Patricia Warivonchik, a 34-year resident of Venice who lives in a recreational vehicle that she parks legally at a Santa Monica church at night, said police gave her a written warning against living in her vehicle after stopping her for a minor traffic infraction.

U.S. District Judge R. Gary Klausner ruled on all counts for the defendants: the city of Los Angeles and various members of a police task force responsible for the 2010 Venice crackdown.

Klausner also refused to consider a vagueness challenge that the plaintiffs submitted only after discovering that the police themselves were often confused about the scope of the law.

In a unanimous reversal, an appellate panel ruled Thursday that the trial court should have allowed the plaintiffs to amend their complaint to add the late vagueness argument.

After considering the issue on its own, the panel found that the ordinance was indeed illegally vague because it neglects to define many of the terms that it relies on, including "living quarters" and "otherwise."

"We know that under defendants' enforcement practices sleeping in a vehicle is not required to violate Section 85.02, as Jacobs-Elstein learned, nor is keeping a plethora of belongings required, as Taylor learned," Judge Harry Pregerson wrote for the panel. "But there is no way to know what is required to violate Section 85.02. Instead, Plaintiffs are left guessing as to what behavior would subject them to citation and arrest by an officer. Is it impermissible to eat food in a vehicle? Is it illegal to keep a sleeping bag? Canned food? Books? What about speaking on a cell phone? Or staying in the car to get out of the rain? These are all actions plaintiffs were taking when arrested for violation of the ordinance, all of which are otherwise perfectly legal."

"All in all, this broad and cryptic statute criminalizes innocent behavior, making it impossible for citizens to know how to keep their conduct within the pale," he added.

Such vagueness, along with the absence of a uniform enforcement policy, could let police cite campers and tourists driving through town in an RV, the panel said.

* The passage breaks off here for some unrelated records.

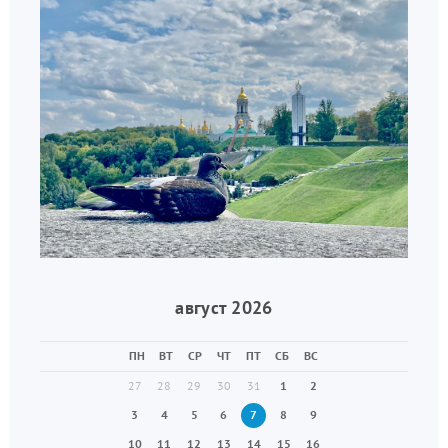
август 2026
ПН
ВТ
СР
ЧТ
ПТ
СБ
ВС
27
28
29
30
31
1
2
3
4
5
6
7
8
9
10
11
12
13
14
15
16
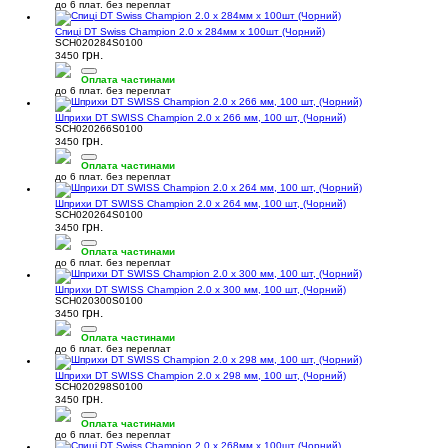
до 6 плат. без переплат
Спиці DT Swiss Champion 2.0 x 284мм х 100шт (Чорний)
SCH020284S0100
грн.
3450
Оплата частинами
до 6 плат. без переплат
Шприхи DT SWISS Champion 2.0 x 266 мм, 100 шт, (Чорний)
SCH020266S0100
грн.
3450
Оплата частинами
до 6 плат. без переплат
Шприхи DT SWISS Champion 2.0 x 264 мм, 100 шт, (Чорний)
SCH020264S0100
грн.
3450
Оплата частинами
до 6 плат. без переплат
Шприхи DT SWISS Champion 2.0 x 300 мм, 100 шт, (Чорний)
SCH020300S0100
грн.
3450
Оплата частинами
до 6 плат. без переплат
Шприхи DT SWISS Champion 2.0 x 298 мм, 100 шт, (Чорний)
SCH020298S0100
грн.
3450
Оплата частинами
до 6 плат. без переплат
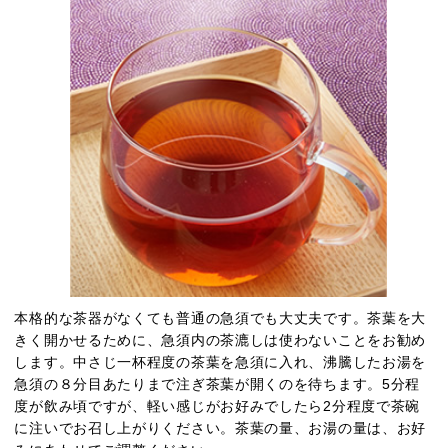
本格的な茶器がなくても普通の急須でも大丈夫です。茶葉を大
きく開かせるために、急須内の茶漉しは使わないことをお勧め
します。中さじ一杯程度の茶葉を急須に入れ、沸騰したお湯を
急須の８分目あたりまで注ぎ茶葉が開くのを待ちます。5分程
度が飲み頃ですが、軽い感じがお好みでしたら2分程度で茶碗
に注いでお召し上がりください。茶葉の量、お湯の量は、お好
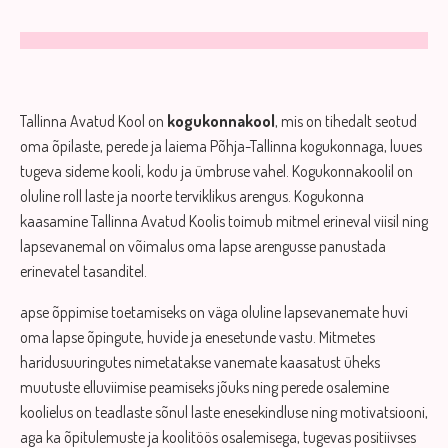
Tallinna Avatud Kool on
kogukonnakool
, mis on tihedalt seotud
oma õpilaste, perede ja laiema Põhja-Tallinna kogukonnaga, luues
tugeva sideme kooli, kodu ja ümbruse vahel. Kogukonnakoolil on
oluline roll laste ja noorte terviklikus arengus. Kogukonna
kaasamine Tallinna Avatud Koolis toimub mitmel erineval viisil ning
lapsevanemal on võimalus oma lapse arengusse panustada
erinevatel tasanditel.
apse õppimise toetamiseks on väga oluline lapsevanemate huvi
oma lapse õpingute, huvide ja enesetunde vastu. Mitmetes
haridusuuringutes nimetatakse vanemate kaasatust üheks
muutuste elluviimise peamiseks jõuks ning perede osalemine
koolielus on teadlaste sõnul laste enesekindluse ning motivatsiooni,
aga ka õpitulemuste ja koolitöös osalemisega, tugevas positiivses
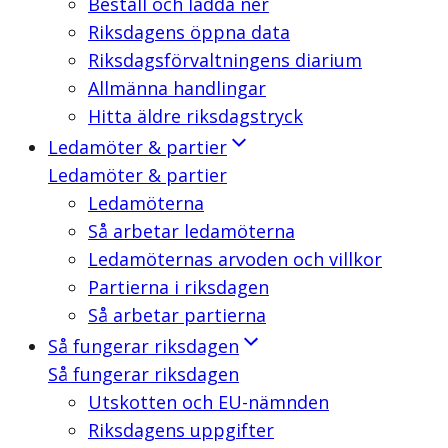
Beställ och ladda ner
Riksdagens öppna data
Riksdagsförvaltningens diarium
Allmänna handlingar
Hitta äldre riksdagstryck
Ledamöter & partier
Ledamöter & partier
Ledamöterna
Så arbetar ledamöterna
Ledamöternas arvoden och villkor
Partierna i riksdagen
Så arbetar partierna
Så fungerar riksdagen
Så fungerar riksdagen
Utskotten och EU-nämnden
Riksdagens uppgifter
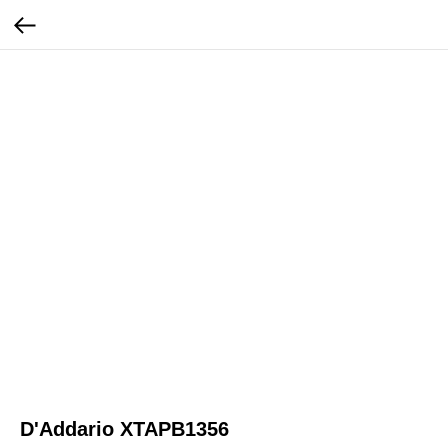
D'Addario XTAPB1356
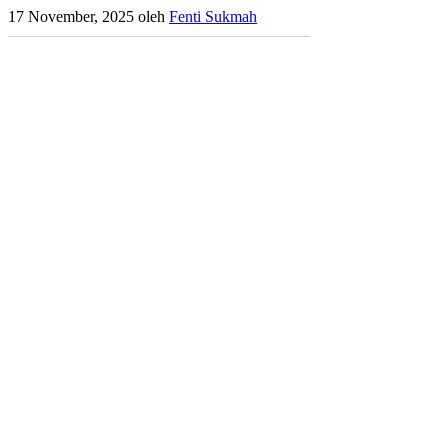
17 November, 2025
oleh
Fenti Sukmah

"It is difficult to imagine how anyone loading up his or her car with personal belongings, perhaps to go on a camping trip or to donate household wares to the Salvation Army, and parking briefly on a Los Angeles street, would know if he or she was violating the statute," Pregerson wrote. "What's worse, even avoiding parking does not seem to be sufficient; Plaintiff Warivonchik was not even parked - she was driving her RV through Venice when she was pulled over and issued a warning. So, under the Task Force's expansive reading of this already amorphous statute, any vacationer who drives through Los Angeles in an RV may be violating Section 85.02."

Finally, because police have interpreted the law's scope and power in various ways, it is "incompatible with the concept of an evenhanded administration of the law to the poor and to the rich that is fundamental to a democratic society," the panel found.

"For many homeless persons, their automobile may be their last major possession - the means by which they can look for work and seek social services," Pregerson wrote. "The city of Los Angeles has many options at its disposal to alleviate the plight and suffering of its homeless citizens. Selectively preventing the homeless and the poor from using their vehicles for activities many other citizens also conduct in their cars should not be one of those options."

The Los Angeles City Attorney's office did not immediately return a request for comment.